Write out the entries below exactly as they stand. Skip every image.

BEGIN Materials provided

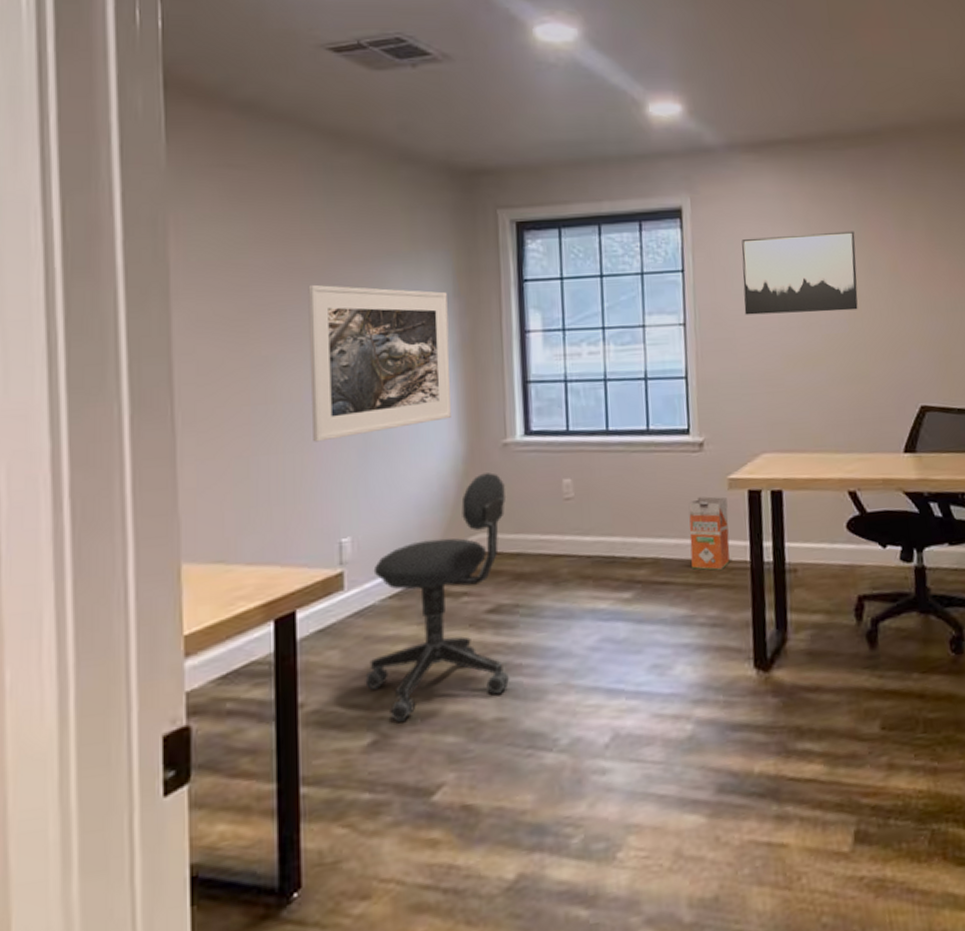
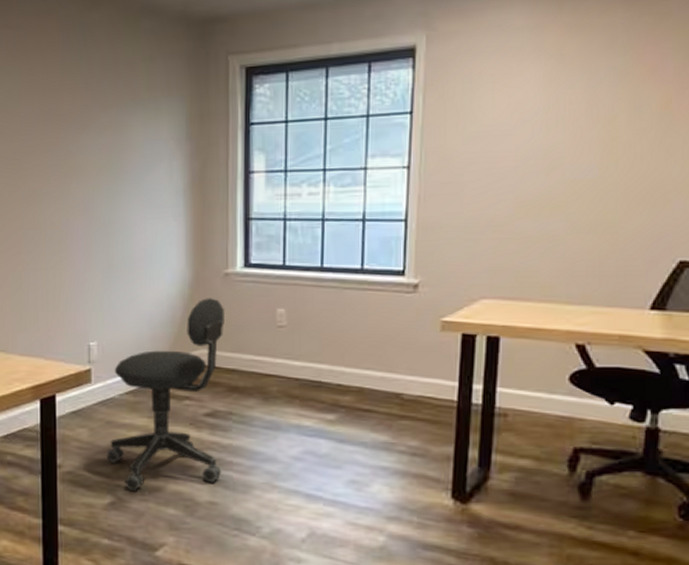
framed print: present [308,284,452,442] -> none [65,129,181,263]
waste bin: present [688,496,730,571] -> none [396,336,438,405]
wall art: present [742,231,858,315] -> none [476,64,620,159]

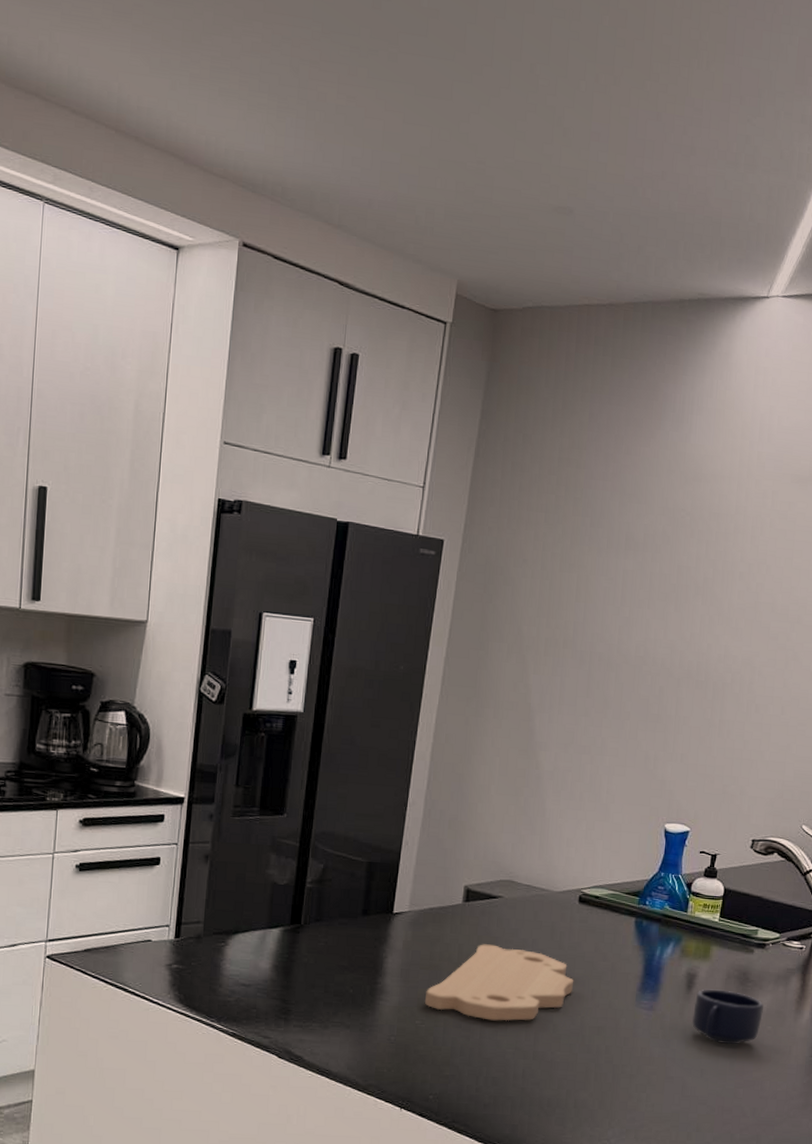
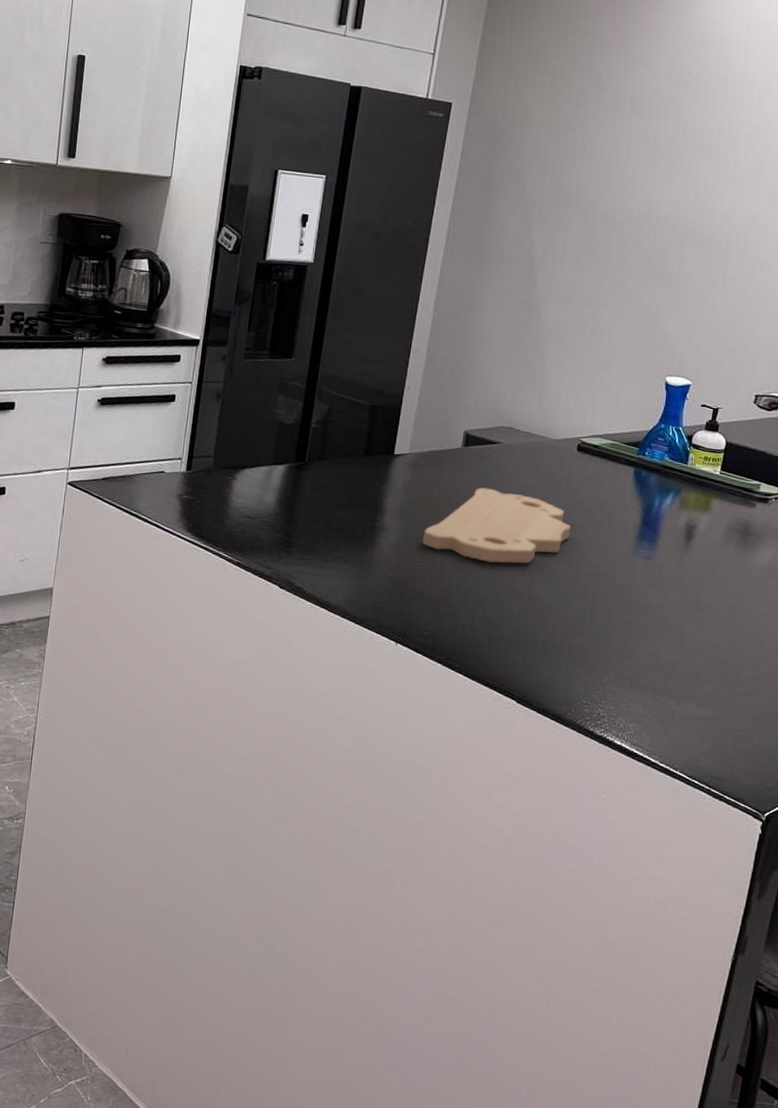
mug: present [691,989,764,1045] -> none [690,541,765,598]

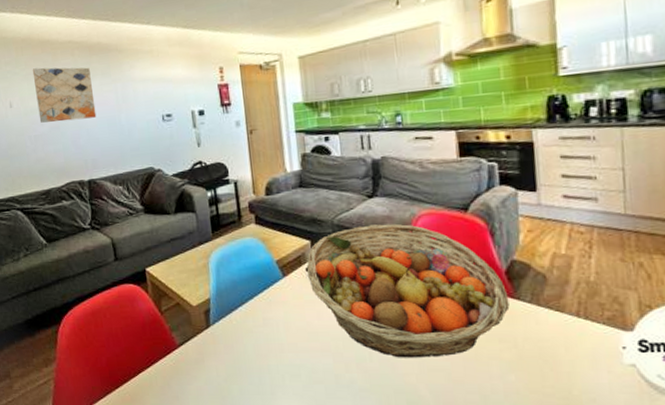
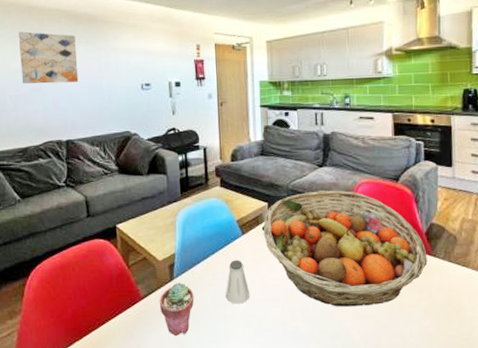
potted succulent: none [196,329,234,388] -> present [159,282,194,337]
saltshaker: none [268,305,296,354] -> present [225,260,250,304]

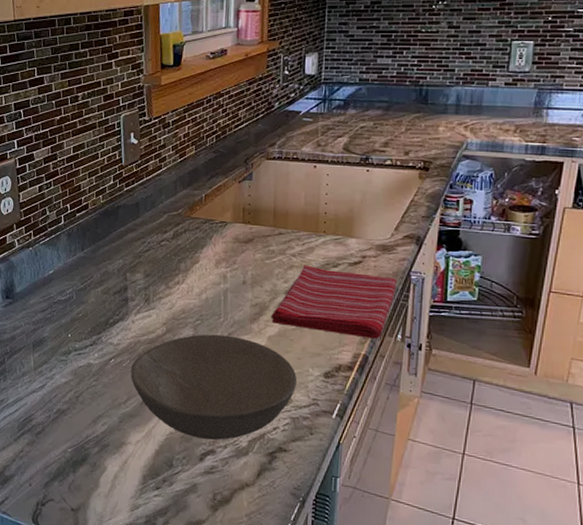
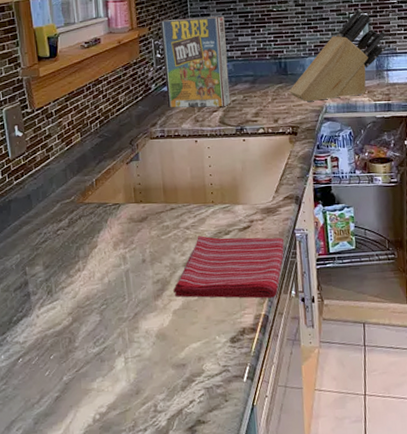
soup bowl: present [130,334,298,440] -> none [40,315,207,426]
cereal box: none [289,34,365,132] -> present [160,16,230,108]
knife block: none [426,36,554,137] -> present [289,9,387,102]

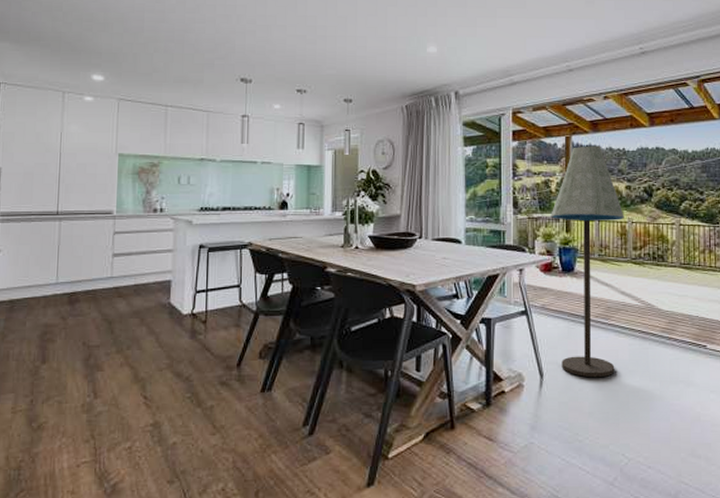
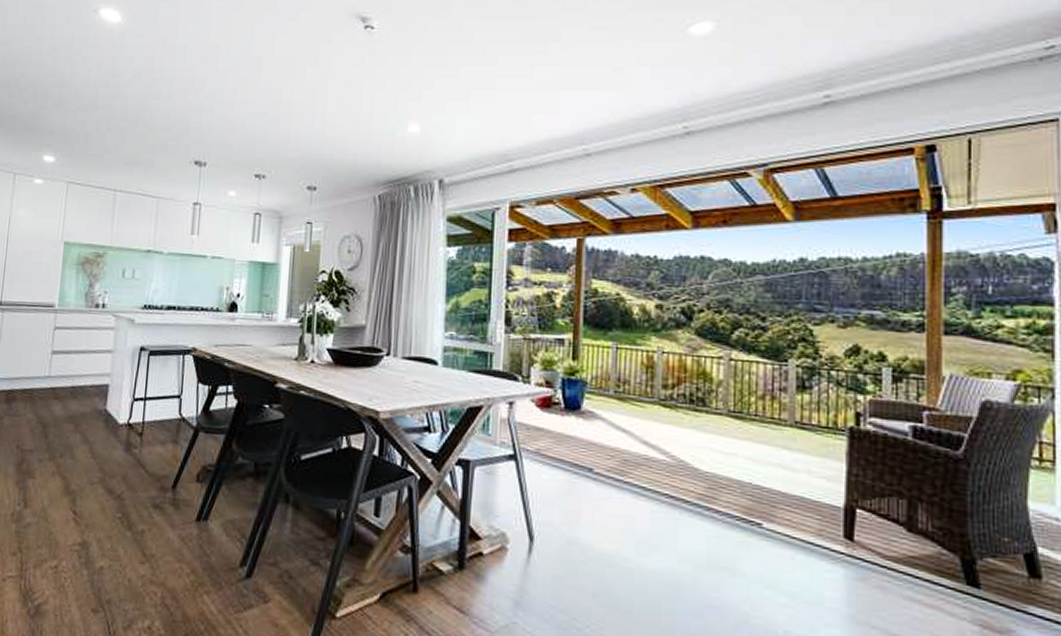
floor lamp: present [551,145,624,378] -> none [553,251,652,550]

END Materials provided

*Answer to this problem*:
framed print: present [308,284,452,442] -> none [65,129,181,263]
waste bin: present [688,496,730,571] -> none [396,336,438,405]
wall art: present [742,231,858,315] -> none [476,64,620,159]

mug: present [691,989,764,1045] -> none [690,541,765,598]

potted succulent: none [196,329,234,388] -> present [159,282,194,337]
saltshaker: none [268,305,296,354] -> present [225,260,250,304]

soup bowl: present [130,334,298,440] -> none [40,315,207,426]
cereal box: none [289,34,365,132] -> present [160,16,230,108]
knife block: none [426,36,554,137] -> present [289,9,387,102]

floor lamp: present [551,145,624,378] -> none [553,251,652,550]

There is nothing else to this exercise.